Maline pensa qu’Oreste parlait un peu trop fort et que les couples alentour, tout aussi amoureux qu’ils étaient, ne devaient pas perdre un miette de ses états d’âme.

— Je vous crois Oreste. Des courtisanes sûrement beaucoup plus jeunes et jolies que moi. Mais vous ne m’avez pas invitée, Oreste. Nous avions simplement un rendez-vous professionnel.

Oreste se servit un nouveau verre de gewürztraminer.

— Pour le professionnel, Maline, il faudra revenir demain. Je crois que j’ai un peu trop bu pour que Le Monde accepte une prose rédigée ce soir. Mais ne vous inquiétez pas, je suis un grand journaliste vous savez. Je travaille pour Le Monde. Je peux me débrouiller sans votre aide.

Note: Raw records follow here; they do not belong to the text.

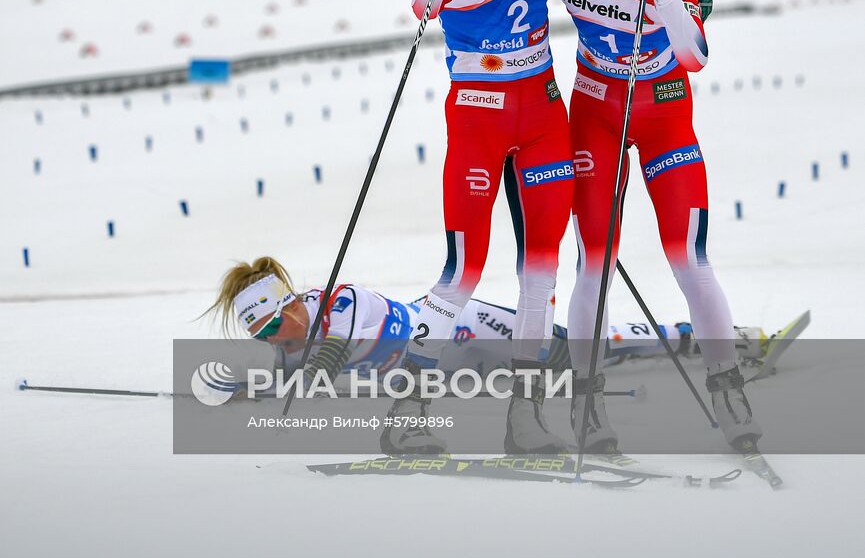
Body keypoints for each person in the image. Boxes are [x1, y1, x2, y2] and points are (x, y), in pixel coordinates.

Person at [551, 0, 761, 452]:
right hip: (596, 117)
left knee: (688, 257)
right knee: (594, 262)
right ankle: (587, 402)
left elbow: (694, 57)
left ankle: (727, 388)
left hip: (665, 116)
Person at [393, 0, 581, 455]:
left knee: (541, 277)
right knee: (462, 274)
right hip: (479, 117)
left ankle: (525, 418)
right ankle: (408, 408)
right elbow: (423, 3)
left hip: (545, 116)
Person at [206, 257, 783, 386]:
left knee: (588, 348)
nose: (274, 338)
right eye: (260, 335)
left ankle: (715, 338)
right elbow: (287, 376)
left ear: (292, 304)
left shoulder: (339, 301)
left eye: (274, 325)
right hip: (450, 376)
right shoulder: (285, 341)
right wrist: (244, 386)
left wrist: (300, 379)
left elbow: (329, 356)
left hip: (468, 330)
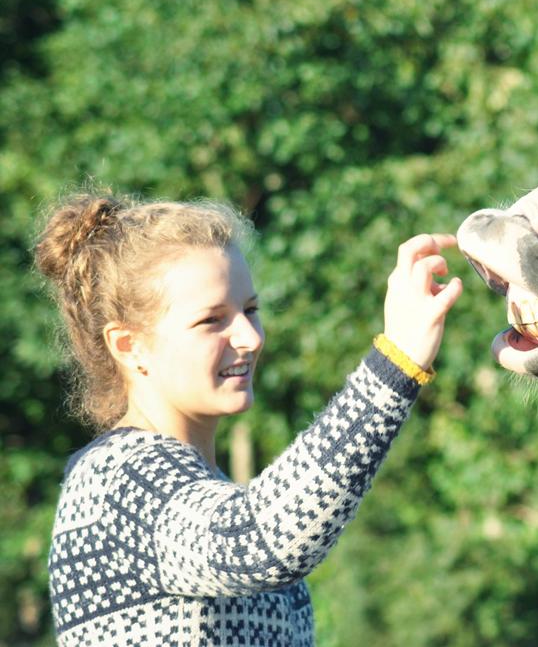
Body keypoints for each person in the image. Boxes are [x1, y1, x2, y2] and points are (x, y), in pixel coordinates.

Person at [34, 191, 462, 646]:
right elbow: (253, 540)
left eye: (250, 310)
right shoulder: (114, 480)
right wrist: (395, 363)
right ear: (129, 345)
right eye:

Maline essaya d’être claire :

— D’accord Oreste, vous êtes un grand garçon. Mais n’allez pas raconter n’importe quoi. N’allez pas briser, pour un scoop ou un bon mot, le rêve de milliers d’amoureux de l’Armada, qui bossent jour et nuit pour elle…

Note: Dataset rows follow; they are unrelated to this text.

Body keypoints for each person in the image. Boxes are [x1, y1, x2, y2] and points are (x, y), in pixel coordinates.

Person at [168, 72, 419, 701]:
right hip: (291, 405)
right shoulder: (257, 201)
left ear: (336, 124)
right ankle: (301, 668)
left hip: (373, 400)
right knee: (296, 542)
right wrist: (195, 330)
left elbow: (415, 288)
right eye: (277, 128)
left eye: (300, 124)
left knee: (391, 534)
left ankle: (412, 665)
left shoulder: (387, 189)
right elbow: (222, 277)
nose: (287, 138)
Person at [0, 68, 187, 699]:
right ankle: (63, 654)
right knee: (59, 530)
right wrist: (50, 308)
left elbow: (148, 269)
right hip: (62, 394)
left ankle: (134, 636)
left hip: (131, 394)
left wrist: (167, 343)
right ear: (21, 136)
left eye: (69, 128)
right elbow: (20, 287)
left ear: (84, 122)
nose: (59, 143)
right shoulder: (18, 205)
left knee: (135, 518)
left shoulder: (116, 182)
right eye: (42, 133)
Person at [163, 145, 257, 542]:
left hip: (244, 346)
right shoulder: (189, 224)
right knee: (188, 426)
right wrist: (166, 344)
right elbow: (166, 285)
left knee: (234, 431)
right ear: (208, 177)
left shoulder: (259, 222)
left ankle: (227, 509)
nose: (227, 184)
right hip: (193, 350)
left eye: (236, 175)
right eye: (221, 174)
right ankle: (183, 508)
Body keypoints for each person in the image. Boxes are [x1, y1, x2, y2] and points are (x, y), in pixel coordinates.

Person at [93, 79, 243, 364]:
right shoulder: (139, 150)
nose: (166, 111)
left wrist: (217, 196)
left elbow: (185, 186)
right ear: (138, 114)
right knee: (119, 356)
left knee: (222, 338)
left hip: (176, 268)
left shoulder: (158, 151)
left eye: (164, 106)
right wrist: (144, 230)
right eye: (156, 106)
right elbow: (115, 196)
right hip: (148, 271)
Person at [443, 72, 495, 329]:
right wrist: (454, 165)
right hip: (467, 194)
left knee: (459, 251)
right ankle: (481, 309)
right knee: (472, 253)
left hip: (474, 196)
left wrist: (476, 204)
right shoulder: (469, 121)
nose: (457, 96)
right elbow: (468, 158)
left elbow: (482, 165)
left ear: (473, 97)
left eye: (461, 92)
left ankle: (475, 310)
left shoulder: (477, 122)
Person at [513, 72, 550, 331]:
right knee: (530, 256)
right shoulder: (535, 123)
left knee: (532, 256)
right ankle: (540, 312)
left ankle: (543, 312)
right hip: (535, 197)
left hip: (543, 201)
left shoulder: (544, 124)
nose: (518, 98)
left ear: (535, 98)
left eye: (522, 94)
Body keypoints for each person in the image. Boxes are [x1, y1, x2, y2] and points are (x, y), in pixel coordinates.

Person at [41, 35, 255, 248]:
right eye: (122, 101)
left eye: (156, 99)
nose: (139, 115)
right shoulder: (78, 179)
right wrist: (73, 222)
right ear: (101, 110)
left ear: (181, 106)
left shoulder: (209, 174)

— Je connais mon travail Maline. Pourquoi êtes-vous toujours si dure avec moi ?

— C’est votre parrain, il m’a chargée de faire votre éducation…

Un silence s’installa quelques instants entre eux. Quelques tables se vidèrent. Oreste attrapa son Palm et avança le micro devant sa bouche :

— Maline, vous permettez que je prenne quelques notes ?

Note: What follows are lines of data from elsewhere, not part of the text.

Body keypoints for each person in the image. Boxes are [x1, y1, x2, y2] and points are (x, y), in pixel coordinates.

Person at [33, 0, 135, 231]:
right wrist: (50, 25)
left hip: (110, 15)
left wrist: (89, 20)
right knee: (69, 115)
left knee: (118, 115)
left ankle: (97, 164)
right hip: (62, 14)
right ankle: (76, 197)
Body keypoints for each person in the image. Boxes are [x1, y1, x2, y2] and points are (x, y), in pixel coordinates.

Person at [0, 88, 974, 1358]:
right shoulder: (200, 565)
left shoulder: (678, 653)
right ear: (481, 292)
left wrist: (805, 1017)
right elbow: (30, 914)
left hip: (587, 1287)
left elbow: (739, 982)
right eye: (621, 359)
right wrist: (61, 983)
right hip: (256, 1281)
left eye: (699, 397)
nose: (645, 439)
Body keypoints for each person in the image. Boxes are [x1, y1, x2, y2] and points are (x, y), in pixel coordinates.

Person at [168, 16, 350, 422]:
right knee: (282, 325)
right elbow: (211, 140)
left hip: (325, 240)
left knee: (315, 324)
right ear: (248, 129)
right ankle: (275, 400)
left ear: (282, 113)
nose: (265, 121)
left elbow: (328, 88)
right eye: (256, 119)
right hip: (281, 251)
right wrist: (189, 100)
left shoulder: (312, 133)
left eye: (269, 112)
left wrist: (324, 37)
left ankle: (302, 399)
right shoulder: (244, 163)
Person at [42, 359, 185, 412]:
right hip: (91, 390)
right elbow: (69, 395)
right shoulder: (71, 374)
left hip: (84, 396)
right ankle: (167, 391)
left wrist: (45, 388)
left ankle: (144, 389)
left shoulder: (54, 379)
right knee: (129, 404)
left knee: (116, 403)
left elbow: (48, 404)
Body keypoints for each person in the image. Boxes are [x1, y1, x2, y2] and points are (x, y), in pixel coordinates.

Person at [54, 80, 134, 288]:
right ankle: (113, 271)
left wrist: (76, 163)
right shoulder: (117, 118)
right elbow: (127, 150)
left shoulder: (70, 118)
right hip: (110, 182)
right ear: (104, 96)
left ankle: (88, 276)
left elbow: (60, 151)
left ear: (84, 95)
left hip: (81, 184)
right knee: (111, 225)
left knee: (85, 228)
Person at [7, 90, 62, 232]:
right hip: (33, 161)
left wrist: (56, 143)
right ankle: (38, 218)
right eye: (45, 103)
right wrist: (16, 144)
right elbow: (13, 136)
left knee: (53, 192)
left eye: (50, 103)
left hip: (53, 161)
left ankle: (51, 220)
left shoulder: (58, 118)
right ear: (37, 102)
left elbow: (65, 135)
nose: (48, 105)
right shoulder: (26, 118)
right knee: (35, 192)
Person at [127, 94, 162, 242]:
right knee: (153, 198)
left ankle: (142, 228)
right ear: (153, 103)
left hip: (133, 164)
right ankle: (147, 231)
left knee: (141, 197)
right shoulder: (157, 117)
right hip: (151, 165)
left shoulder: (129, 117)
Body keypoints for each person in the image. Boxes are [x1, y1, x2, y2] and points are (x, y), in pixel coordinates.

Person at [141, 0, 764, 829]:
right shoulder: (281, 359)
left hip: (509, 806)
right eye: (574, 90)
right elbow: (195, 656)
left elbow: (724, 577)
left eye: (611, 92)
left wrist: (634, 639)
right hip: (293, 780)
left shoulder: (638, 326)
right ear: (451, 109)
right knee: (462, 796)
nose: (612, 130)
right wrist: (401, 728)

Maline acquiesça. Oreste parla lentement, fixant la journaliste.

— Cadre... Romantique. Stop. Vin… Divin. Stop. Maline… Sublime. Stop. Moral… Abyssal. Stop. Situation… Pénible. Non… Ridicule. Stop.

Maline, sans doute attendrie, dût trop sourire. Oreste se pencha vers elle, surjouant de ses yeux bleus :

— Répondez-moi sincèrement, Maline. Est-ce que je vous plais, au moins un peu ?

Son va-tout, pensa Maline. Tapis ! comme on dit au poker.

Maline savait qu’elle devait être franche. C’était le meilleur service à lui rendre. Taper fort pour fissurer un peu sa coquille de prétention :

— Vous êtes encore un enfant, Oreste. A mes yeux, au moins. Non Oreste, vous ne me plaisez pas…

Elle marqua un silence et enfonça le clou :

— Lorsque vous m’avez appelée, tout à l’heure, je faisais l’amour avec un autre homme.

Oreste encaissa. Sans un mot, il prit le temps de finir sa bouchée, de vider son verre. Il se leva et posa sa serviette sur la chaise en rotin :

— Je crois que je vais aller me coucher. Je crois que c’est ce que j’ai de mieux à faire, non ? Merci de la leçon, mademoiselle Abruzze. Demain matin, je vais sans doute vous haïr… Mais pour l’instant, bizarrement, vous continuez à me plaire. Terriblement même. Ne changez pas Maline. Restez différente.

Sans un autre mot, sans un autre regard, il entra dans l’hôtel, s’approcha de l’accueil.

— Chambre 25, demanda-t-il à une très jolie hôtesse brune à peau mate, sans lever sur elle ses yeux bleu délavé.